Source passage

“A History of Heartache” by Patrick Strickland

The first story in A History of Heartache, Patrick Strickland’s debut short story collection, gives away the title when we learn an alcoholic mother “has a history of heartache, most of which she drums up all on her own nowadays.” The question that arises again and again in these loosely-interconnected stories is this: Is heartache a haunting, or is it a conjuring? Is heartache purely born of what happens to us, or is it something we resurrect over and over with our choices and our apparent inability to resist our own worst impulses?

There is no shortage of heartache in these stories, which follow the lives of characters in and from North Texas. There is drug addiction, alcoholism, child abuse, suicide, domestic violence, animal abuse, and violence between and among children. There is pervasive poverty enrobing these small towns. There are deaths and leavings and losses upon losses.

These losses keep themselves alive in the form of ghost-memories of a wife lost to cancer, a brother lost to an overdose, and a friend lost to suicide. These ghosts show up, monitoring that which was left behind, clearing their throats and whispering in the ears of the living. Sometimes the ghost is a tether to old love, and sometimes the ghost is a reminder of the thing the character is trying to avoid—and avoidance, in the form of pills and bottles and casual violence, is a continuous practice for these survivors.

These aren’t the only hauntings, either. We learn in the first story that “it doesn’t matter where you are in this town; the glow from the football stadium burns the night sky purple.” The juxtaposition of football and religion hangs over the stories, embodied by Coach Tarp, who shows up in several stories as both the football coach and the youth minister of Athletes for Christ—although as one teenager notes, “I don’t know what kind of training you have to undergo to call yourself a minister, but whatever it is, I don’t imagine he’s done it.” In the towns of these stories, football, religion, and politics morph into a single inseparable entity.

Patrick Strickland’s prior work as a journalist covering far-right groups and militias certainly informs the depiction of this inseparable entity, as Confederate flags wave in the background and “General Holy War” beats the drums of grievance politics on a trailer park television, and children play war games that are not really games. But these stories are stories—they are not tidy political explanations, and the characters often defy categorization. While Strickland gives us a lens into the characters’ inner worlds, he does not insist on any particularly rigid interpretation of them.

Study questions
#1 Summarize the review of A History of Heartache in two sentences.
#2 According to the review, what two roles does Coach Tarp hold?
#3 Resume the review of A History of Heartache, picking up right after its final sentence.
The items that come after the review are separate material.

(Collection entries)
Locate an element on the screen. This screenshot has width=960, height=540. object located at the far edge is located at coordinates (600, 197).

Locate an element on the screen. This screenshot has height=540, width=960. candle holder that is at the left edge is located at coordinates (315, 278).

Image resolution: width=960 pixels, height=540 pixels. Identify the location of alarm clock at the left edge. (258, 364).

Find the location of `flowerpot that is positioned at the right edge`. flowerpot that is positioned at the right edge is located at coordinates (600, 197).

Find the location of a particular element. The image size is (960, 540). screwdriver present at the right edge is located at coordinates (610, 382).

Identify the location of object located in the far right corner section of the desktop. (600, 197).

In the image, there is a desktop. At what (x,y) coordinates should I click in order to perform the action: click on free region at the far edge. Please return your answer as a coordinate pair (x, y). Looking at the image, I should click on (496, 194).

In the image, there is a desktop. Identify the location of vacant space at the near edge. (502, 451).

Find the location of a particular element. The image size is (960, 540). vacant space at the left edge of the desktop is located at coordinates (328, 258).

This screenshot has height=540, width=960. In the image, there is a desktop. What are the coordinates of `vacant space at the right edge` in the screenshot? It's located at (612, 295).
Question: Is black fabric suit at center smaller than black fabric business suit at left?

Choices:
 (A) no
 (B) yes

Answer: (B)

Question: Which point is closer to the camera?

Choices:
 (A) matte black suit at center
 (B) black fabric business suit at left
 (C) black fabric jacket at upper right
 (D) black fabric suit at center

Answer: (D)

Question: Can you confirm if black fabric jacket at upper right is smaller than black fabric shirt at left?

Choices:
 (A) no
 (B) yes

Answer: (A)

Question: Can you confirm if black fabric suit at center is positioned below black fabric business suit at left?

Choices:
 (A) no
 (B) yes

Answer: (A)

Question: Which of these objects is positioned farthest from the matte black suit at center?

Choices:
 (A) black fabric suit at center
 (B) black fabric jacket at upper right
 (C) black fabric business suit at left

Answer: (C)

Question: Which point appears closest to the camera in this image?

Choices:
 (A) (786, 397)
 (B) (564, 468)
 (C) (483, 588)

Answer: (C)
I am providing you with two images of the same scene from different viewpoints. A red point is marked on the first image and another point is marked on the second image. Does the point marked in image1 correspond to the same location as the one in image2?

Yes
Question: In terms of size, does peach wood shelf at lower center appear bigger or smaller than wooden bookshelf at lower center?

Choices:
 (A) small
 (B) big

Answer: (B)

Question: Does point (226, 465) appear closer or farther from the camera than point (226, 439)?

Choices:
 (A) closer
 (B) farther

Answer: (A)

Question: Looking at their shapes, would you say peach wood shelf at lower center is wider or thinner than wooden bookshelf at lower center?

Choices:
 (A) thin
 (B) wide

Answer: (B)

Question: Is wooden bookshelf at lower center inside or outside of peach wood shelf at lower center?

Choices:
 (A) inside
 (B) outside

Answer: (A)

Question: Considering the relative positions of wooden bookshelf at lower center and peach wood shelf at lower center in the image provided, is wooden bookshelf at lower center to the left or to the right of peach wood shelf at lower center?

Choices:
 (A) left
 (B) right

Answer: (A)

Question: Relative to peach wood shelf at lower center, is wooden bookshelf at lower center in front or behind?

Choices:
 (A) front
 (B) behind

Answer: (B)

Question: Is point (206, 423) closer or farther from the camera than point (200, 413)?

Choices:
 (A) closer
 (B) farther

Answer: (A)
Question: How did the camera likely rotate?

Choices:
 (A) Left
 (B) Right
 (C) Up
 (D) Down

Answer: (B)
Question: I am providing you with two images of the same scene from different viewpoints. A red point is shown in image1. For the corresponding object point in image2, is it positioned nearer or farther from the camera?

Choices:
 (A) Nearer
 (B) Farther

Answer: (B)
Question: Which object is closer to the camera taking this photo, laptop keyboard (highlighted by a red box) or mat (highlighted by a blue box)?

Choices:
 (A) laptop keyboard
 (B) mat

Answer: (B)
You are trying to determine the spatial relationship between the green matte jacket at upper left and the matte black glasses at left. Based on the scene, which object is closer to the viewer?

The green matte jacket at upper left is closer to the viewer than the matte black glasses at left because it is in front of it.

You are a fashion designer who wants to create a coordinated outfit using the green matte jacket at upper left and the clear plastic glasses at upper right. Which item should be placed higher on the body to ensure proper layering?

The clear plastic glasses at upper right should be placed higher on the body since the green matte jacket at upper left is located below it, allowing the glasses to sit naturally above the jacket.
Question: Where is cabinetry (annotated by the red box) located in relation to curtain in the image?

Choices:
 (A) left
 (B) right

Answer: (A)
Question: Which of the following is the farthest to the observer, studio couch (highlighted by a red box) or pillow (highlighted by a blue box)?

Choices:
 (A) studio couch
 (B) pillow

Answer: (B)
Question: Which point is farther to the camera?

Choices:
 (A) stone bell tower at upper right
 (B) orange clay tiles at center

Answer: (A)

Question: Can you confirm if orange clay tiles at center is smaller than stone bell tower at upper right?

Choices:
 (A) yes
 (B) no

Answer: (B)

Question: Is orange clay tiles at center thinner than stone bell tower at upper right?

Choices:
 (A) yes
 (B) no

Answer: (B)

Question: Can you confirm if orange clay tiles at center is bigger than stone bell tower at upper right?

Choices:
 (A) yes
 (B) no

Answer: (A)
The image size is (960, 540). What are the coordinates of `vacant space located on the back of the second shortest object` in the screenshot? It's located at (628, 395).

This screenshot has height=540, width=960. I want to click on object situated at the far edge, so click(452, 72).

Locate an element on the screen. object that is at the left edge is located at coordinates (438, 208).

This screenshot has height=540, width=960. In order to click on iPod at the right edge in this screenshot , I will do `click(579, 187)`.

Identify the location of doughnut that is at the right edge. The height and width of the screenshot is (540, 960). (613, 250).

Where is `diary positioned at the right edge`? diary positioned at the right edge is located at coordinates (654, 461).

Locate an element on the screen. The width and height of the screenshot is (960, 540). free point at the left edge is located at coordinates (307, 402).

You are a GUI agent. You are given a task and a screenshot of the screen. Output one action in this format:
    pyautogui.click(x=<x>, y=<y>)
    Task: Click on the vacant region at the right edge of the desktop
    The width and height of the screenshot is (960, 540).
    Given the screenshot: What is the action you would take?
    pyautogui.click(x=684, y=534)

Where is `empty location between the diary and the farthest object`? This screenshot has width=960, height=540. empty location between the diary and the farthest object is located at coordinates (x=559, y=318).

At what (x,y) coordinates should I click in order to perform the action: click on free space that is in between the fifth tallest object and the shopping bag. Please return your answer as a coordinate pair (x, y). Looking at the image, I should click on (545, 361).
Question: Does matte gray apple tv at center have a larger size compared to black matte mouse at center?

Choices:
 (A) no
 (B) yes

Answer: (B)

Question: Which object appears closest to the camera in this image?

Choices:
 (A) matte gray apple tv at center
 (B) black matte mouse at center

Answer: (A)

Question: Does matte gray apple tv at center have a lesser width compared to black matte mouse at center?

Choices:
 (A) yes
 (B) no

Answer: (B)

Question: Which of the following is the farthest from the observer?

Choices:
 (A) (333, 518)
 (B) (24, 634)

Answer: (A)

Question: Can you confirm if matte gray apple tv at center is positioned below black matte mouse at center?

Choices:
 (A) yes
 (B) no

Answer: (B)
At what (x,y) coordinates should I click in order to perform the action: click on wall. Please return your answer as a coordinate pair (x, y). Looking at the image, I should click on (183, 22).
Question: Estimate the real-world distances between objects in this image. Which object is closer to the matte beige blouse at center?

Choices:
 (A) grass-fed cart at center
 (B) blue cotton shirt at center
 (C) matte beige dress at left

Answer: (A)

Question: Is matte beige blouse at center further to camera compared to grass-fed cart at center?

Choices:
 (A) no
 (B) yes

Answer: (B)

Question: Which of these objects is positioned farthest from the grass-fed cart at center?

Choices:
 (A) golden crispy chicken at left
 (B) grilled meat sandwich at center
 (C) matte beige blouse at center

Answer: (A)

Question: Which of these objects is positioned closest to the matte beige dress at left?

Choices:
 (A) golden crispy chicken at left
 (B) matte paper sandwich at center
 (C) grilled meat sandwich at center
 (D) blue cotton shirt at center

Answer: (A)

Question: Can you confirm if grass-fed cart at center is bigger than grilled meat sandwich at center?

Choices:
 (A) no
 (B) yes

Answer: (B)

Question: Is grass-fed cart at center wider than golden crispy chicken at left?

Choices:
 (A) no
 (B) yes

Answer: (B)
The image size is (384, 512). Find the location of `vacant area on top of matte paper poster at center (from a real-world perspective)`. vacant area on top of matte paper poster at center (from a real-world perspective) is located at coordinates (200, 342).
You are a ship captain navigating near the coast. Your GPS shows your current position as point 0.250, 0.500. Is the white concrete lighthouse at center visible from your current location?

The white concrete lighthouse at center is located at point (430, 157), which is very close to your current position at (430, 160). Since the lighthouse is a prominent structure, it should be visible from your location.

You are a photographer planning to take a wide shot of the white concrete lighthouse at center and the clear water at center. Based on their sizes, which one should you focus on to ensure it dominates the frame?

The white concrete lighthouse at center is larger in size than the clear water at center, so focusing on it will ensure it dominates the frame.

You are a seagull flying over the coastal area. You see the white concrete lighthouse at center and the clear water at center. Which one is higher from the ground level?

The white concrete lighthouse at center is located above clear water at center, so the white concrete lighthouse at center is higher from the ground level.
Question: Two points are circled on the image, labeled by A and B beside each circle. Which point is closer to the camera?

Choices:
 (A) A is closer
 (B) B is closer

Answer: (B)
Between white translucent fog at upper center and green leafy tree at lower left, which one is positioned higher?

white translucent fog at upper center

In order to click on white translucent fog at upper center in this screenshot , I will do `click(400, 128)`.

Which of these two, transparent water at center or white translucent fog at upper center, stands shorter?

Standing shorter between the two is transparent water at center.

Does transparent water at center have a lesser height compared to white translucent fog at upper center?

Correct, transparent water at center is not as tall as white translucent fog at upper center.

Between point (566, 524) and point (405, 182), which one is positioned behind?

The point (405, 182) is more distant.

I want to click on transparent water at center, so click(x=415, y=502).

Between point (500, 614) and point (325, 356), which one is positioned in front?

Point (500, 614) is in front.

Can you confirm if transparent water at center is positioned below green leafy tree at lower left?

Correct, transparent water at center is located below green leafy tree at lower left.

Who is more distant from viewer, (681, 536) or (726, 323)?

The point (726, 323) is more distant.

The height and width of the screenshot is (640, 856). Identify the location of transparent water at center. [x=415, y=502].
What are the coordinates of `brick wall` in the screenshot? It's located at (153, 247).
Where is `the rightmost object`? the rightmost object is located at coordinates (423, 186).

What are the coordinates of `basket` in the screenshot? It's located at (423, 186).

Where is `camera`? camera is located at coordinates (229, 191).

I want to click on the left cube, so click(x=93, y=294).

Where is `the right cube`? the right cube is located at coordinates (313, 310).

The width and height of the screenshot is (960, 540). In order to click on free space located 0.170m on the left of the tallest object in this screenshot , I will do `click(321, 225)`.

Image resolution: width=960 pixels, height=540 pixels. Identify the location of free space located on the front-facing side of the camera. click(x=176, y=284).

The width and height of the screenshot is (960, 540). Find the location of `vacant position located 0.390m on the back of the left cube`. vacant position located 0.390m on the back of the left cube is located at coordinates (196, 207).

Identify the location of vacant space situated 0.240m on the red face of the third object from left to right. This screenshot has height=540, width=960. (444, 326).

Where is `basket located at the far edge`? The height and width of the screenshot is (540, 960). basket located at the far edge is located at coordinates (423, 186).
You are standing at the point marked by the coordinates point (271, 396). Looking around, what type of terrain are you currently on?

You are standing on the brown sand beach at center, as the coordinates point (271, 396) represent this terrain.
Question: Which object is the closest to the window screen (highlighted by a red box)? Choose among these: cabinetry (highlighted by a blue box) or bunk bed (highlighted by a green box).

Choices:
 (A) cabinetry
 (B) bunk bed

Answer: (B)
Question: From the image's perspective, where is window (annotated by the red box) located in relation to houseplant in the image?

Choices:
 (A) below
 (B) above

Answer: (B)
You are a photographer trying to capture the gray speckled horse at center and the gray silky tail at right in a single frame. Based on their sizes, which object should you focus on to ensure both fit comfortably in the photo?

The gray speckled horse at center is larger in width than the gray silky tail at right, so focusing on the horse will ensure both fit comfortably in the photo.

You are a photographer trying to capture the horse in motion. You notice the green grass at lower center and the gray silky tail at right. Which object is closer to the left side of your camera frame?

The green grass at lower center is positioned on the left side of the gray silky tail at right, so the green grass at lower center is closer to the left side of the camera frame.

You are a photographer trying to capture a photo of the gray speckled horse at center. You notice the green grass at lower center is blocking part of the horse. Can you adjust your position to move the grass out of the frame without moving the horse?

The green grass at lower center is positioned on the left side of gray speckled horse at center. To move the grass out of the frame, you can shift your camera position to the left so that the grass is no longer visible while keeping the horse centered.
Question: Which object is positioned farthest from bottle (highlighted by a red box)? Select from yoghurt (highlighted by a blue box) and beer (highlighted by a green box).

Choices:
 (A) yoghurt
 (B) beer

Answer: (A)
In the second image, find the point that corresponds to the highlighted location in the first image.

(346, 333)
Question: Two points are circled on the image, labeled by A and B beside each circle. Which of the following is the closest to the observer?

Set of answers
#1 The review presents Patrick Strickland's debut short story collection, which follows characters in and from North Texas, as repeatedly asking whether heartache is a haunting or a conjuring, amid addiction, abuse, poverty, and losses kept alive as ghost-memories. It notes that football, religion, and politics merge into one entity in these towns, a depiction informed by Strickland's journalism on far-right groups, yet the stories are not tidy political explanations and the characters often defy categorization.

#2 He is both the football coach and the youth minister of Athletes for Christ.

#3
The crass logic of dominance, though, is unequivocal, and repeated over and over again in these stories when a dominated person finds someone else to dominate: An abused child tortures cats or insects, or an abused woman harms a vulnerable stranger. There is a sense that these characters, out of their trauma, are locked into a vicious cycle of traumatizing others—and, in the process, re-traumatizing themselves. Throughout the stories, there is a question of control—whom we can and can’t control, and whether a person, in the wake of trauma, has the power to control even themselves.

But within the shadows of these cycles materializing and repeating themselves, there are also nudgings toward something different woven through the book. The ghost-wife reminds her husband of “morsels of relief” and inclines him toward tenderness. There is a sermon about compassion. There are moments of connection and inklings of solidarity when the characters remember that life is “a tough place to live right now.” Characters catch flashes of light, even as they are haunted by heartache—and around the margins of this traumatized world, there are moments of mercy and even glimpses of hope.

Patrick Strickland

Patrick Strickland is a journalist and fiction writer from Texas. He’s the author of several nonfiction books, including You Can Kill Each Other After I Leave: Refugees, Fascism, and Bloodshed in Greece, The Marauders: Standing Up to Vigilantes in the American Borderlands, and Alerta! Alerta! Snapshots of Europe’s Anti-Fascist Struggle.